Thursday, September 1, 2011

An Overview of Medical Marijuana for Glaucoma

By David Greene, MD, CEO


Glaucoma affects more than 60 million people worldwide and the second leading cause of blindness behind cataracts. Both marijuana and THC have been shown to lower intra-ocular pressure, which is a key contributor to glaucoma. One of the most well known uses for medical marijuana is glaucoma.

The most common form of glaucoma is called primary open angle glaucoma and represents a slowly progressive disorder that destroys cells in the retina and also degrades the optic nerve. A person's visual field gets constricted and eventually disappears. The patient goes blind.

Three identifiable risk factors have been identified for glaucoma. Age and race are two which are out of a person's control. The 3rd is increased intra-ocular pressure, which is potentially controllable.

Normal eye pressure occurs from eye shape maintained from fluid called aqueous humor. Fluid flow occurs between the front part of the eye and the back of the cornea. With increased pressure, the fluid's flow is restricted from the front of the eye, and pressure rises. This fluid is supposed to bring nutrients to the optic nerve.

Decreasing eye pressure does not necessarily guarantee prevention of glaucoma, but it is actually the only controllable risk factor, it is the one medications are used for.

The 2 ways medications decrease eye pressure are:

1) Reducing the making of aqueous fluid

2) Making is easier for the front eye fluid to flow out

A few surgery options exist which can hopefully achieve the same goal.

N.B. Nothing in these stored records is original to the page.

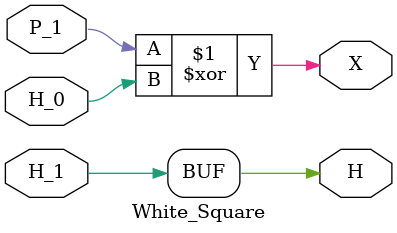
<source format=v>
module White_Square (
    output X,H,
    input H_0,P_1,H_1
);

assign H = H_1;

//wire w1;
//or  WS1 (w1,P_1,H_0);
xor WS2 (X,P_1,H_0);
    
endmodule
</source>
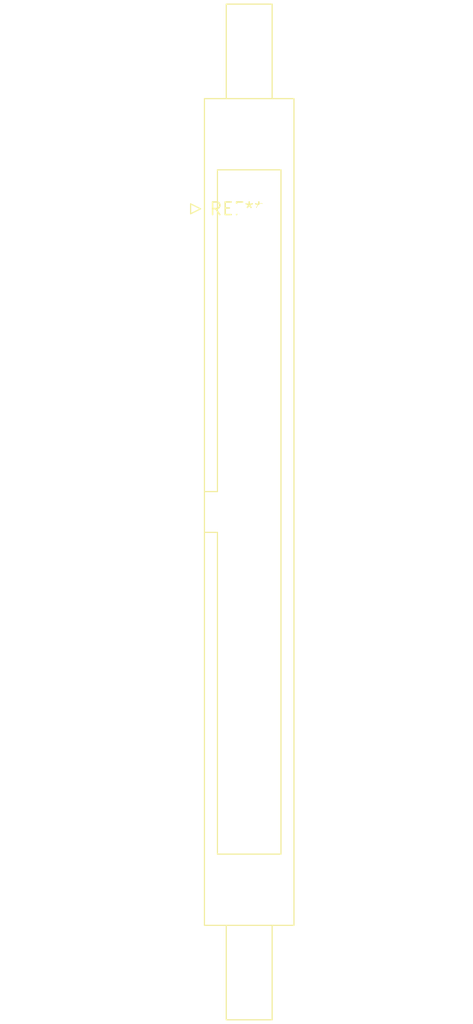
<source format=kicad_pcb>
(kicad_pcb (version 20240108) (generator pcbnew)

  (general
    (thickness 1.6)
  )

  (paper "A4")
  (layers
    (0 "F.Cu" signal)
    (31 "B.Cu" signal)
    (32 "B.Adhes" user "B.Adhesive")
    (33 "F.Adhes" user "F.Adhesive")
    (34 "B.Paste" user)
    (35 "F.Paste" user)
    (36 "B.SilkS" user "B.Silkscreen")
    (37 "F.SilkS" user "F.Silkscreen")
    (38 "B.Mask" user)
    (39 "F.Mask" user)
    (40 "Dwgs.User" user "User.Drawings")
    (41 "Cmts.User" user "User.Comments")
    (42 "Eco1.User" user "User.Eco1")
    (43 "Eco2.User" user "User.Eco2")
    (44 "Edge.Cuts" user)
    (45 "Margin" user)
    (46 "B.CrtYd" user "B.Courtyard")
    (47 "F.CrtYd" user "F.Courtyard")
    (48 "B.Fab" user)
    (49 "F.Fab" user)
    (50 "User.1" user)
    (51 "User.2" user)
    (52 "User.3" user)
    (53 "User.4" user)
    (54 "User.5" user)
    (55 "User.6" user)
    (56 "User.7" user)
    (57 "User.8" user)
    (58 "User.9" user)
  )

  (setup
    (pad_to_mask_clearance 0)
    (pcbplotparams
      (layerselection 0x00010fc_ffffffff)
      (plot_on_all_layers_selection 0x0000000_00000000)
      (disableapertmacros false)
      (usegerberextensions false)
      (usegerberattributes false)
      (usegerberadvancedattributes false)
      (creategerberjobfile false)
      (dashed_line_dash_ratio 12.000000)
      (dashed_line_gap_ratio 3.000000)
      (svgprecision 4)
      (plotframeref false)
      (viasonmask false)
      (mode 1)
      (useauxorigin false)
      (hpglpennumber 1)
      (hpglpenspeed 20)
      (hpglpendiameter 15.000000)
      (dxfpolygonmode false)
      (dxfimperialunits false)
      (dxfusepcbnewfont false)
      (psnegative false)
      (psa4output false)
      (plotreference false)
      (plotvalue false)
      (plotinvisibletext false)
      (sketchpadsonfab false)
      (subtractmaskfromsilk false)
      (outputformat 1)
      (mirror false)
      (drillshape 1)
      (scaleselection 1)
      (outputdirectory "")
    )
  )

  (net 0 "")

  (footprint "IDC-Header_2x25_P2.54mm_Latch9.5mm_Vertical" (layer "F.Cu") (at 0 0))

)

</source>
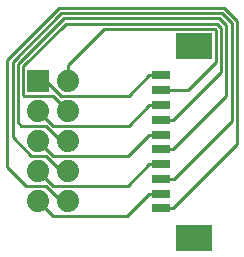
<source format=gbr>
G04 #@! TF.FileFunction,Copper,L2,Bot,Signal*
%FSLAX46Y46*%
G04 Gerber Fmt 4.6, Leading zero omitted, Abs format (unit mm)*
G04 Created by KiCad (PCBNEW 4.0.6) date 02/07/20 07:53:38*
%MOMM*%
%LPD*%
G01*
G04 APERTURE LIST*
%ADD10C,0.100000*%
%ADD11R,1.879600X1.879600*%
%ADD12C,1.879600*%
%ADD13R,1.500000X0.800000*%
%ADD14R,3.100000X2.200000*%
%ADD15C,0.250000*%
G04 APERTURE END LIST*
D10*
D11*
X82727800Y-39662100D03*
D12*
X85267800Y-39662100D03*
X82727800Y-42202100D03*
X85267800Y-42202100D03*
X82727800Y-44742100D03*
X85267800Y-44742100D03*
X82727800Y-47282100D03*
X85267800Y-47282100D03*
X82727800Y-49822100D03*
X85267800Y-49822100D03*
D13*
X93138400Y-39231400D03*
X93138400Y-40481400D03*
X93138400Y-41731400D03*
X93138400Y-42981400D03*
X93138400Y-44231400D03*
X93138400Y-45481400D03*
X93138400Y-46731400D03*
X93138400Y-47981400D03*
X93138400Y-49231400D03*
X93138400Y-50481400D03*
D14*
X95888400Y-36731400D03*
X95888400Y-52981400D03*
D15*
X82727800Y-39662100D02*
X83395894Y-39662100D01*
X92138400Y-39231400D02*
X93138400Y-39231400D01*
X83395894Y-39662100D02*
X84660695Y-40926901D01*
X84660695Y-40926901D02*
X90442899Y-40926901D01*
X90442899Y-40926901D02*
X92138400Y-39231400D01*
X85267800Y-39662100D02*
X85267800Y-38333023D01*
X97763401Y-35371399D02*
X97763401Y-38091401D01*
X85267800Y-38333023D02*
X88294424Y-35306399D01*
X88294424Y-35306399D02*
X97698401Y-35306399D01*
X97698401Y-35306399D02*
X97763401Y-35371399D01*
X94138400Y-40481400D02*
X93138400Y-40481400D01*
X97763401Y-38091401D02*
X95373402Y-40481400D01*
X95373402Y-40481400D02*
X94138400Y-40481400D01*
X82727800Y-42202100D02*
X83992601Y-43466901D01*
X83992601Y-43466901D02*
X90402899Y-43466901D01*
X90402899Y-43466901D02*
X92138400Y-41731400D01*
X92138400Y-41731400D02*
X93138400Y-41731400D01*
X85267800Y-42202100D02*
X83992601Y-40926901D01*
X94138400Y-42981400D02*
X93138400Y-42981400D01*
X83992601Y-40926901D02*
X81527999Y-40926901D01*
X81527999Y-40926901D02*
X81462999Y-40861901D01*
X81462999Y-40861901D02*
X81462999Y-38462299D01*
X81462999Y-38462299D02*
X85068908Y-34856390D01*
X98213411Y-35184999D02*
X98213411Y-38906389D01*
X85068908Y-34856390D02*
X97884802Y-34856390D01*
X97884802Y-34856390D02*
X98213411Y-35184999D01*
X98213411Y-38906389D02*
X94138400Y-42981400D01*
X82727800Y-44742100D02*
X84002999Y-46017299D01*
X84002999Y-46017299D02*
X90352501Y-46017299D01*
X90352501Y-46017299D02*
X92138400Y-44231400D01*
X92138400Y-44231400D02*
X93138400Y-44231400D01*
X85267800Y-44742100D02*
X84631390Y-44742100D01*
X84631390Y-44742100D02*
X83356191Y-43466901D01*
X83356191Y-43466901D02*
X81299891Y-43466901D01*
X98663421Y-34998599D02*
X98663421Y-40956379D01*
X81299891Y-43466901D02*
X81012990Y-43180000D01*
X81012990Y-43180000D02*
X81012990Y-38275898D01*
X94138400Y-45481400D02*
X93138400Y-45481400D01*
X81012990Y-38275898D02*
X84882508Y-34406380D01*
X84882508Y-34406380D02*
X98071203Y-34406381D01*
X98071203Y-34406381D02*
X98663421Y-34998599D01*
X98663421Y-40956379D02*
X94138400Y-45481400D01*
X82727800Y-47282100D02*
X83992601Y-48546901D01*
X83992601Y-48546901D02*
X90322899Y-48546901D01*
X90322899Y-48546901D02*
X92138400Y-46731400D01*
X92138400Y-46731400D02*
X93138400Y-46731400D01*
X80562981Y-44450000D02*
X80562981Y-38089497D01*
X85267800Y-47282100D02*
X84631390Y-47282100D01*
X84631390Y-47282100D02*
X83356191Y-46006901D01*
X83356191Y-46006901D02*
X82119882Y-46006901D01*
X82119882Y-46006901D02*
X80562981Y-44450000D01*
X99113431Y-43126569D02*
X94258600Y-47981400D01*
X94258600Y-47981400D02*
X93138400Y-47981400D01*
X80562981Y-38089497D02*
X84696109Y-33956371D01*
X84696109Y-33956371D02*
X98257604Y-33956372D01*
X98257604Y-33956372D02*
X99113431Y-34812199D01*
X99113431Y-34812199D02*
X99113431Y-43126569D01*
X82727800Y-49822100D02*
X83992601Y-51086901D01*
X83992601Y-51086901D02*
X90282899Y-51086901D01*
X90282899Y-51086901D02*
X92138400Y-49231400D01*
X92138400Y-49231400D02*
X93138400Y-49231400D01*
X82727800Y-49822100D02*
X82842100Y-49822100D01*
X80112972Y-46990000D02*
X80112972Y-37903096D01*
X85267800Y-49822100D02*
X84631390Y-49822100D01*
X84631390Y-49822100D02*
X83356191Y-48546901D01*
X83356191Y-48546901D02*
X81669873Y-48546901D01*
X81669873Y-48546901D02*
X80112972Y-46990000D01*
X98444005Y-33506363D02*
X99563441Y-34625799D01*
X99563441Y-34625799D02*
X99563441Y-45056359D01*
X94138400Y-50481400D02*
X93138400Y-50481400D01*
X80112972Y-37903096D02*
X84509710Y-33506362D01*
X84509710Y-33506362D02*
X98444005Y-33506363D01*
X99563441Y-45056359D02*
X94138400Y-50481400D01*
M02*

</source>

Several studies have shown the effects of marijuana and THC on reducing eye pressure. Whether the THC is smoked, inhaled, or eaten, eye pressure is reduced. Applying cannabinoids directly to the eye did not work however.

Research hasn't identified the basic science of how cannabinoids reduce eye pressure. They decrease pressure for approximately four hours. So that means it would need to be taken 4 to 8 times daily, whereas other medications are only necessary twice daily.

Marijuana's side effects, like its psychoactive effects, may be tough for the elderly. The heart may race and patients may get anxious. Since glaucoma is a progressive disease the IOP needs to be controlled continuously.

With the most recent medications being effective for IOP control, marijuana is not typically a first line treatment. It is usually less effective and more problematic than the latest meds. However, for a second or third line treatment, marijuana may be excellent.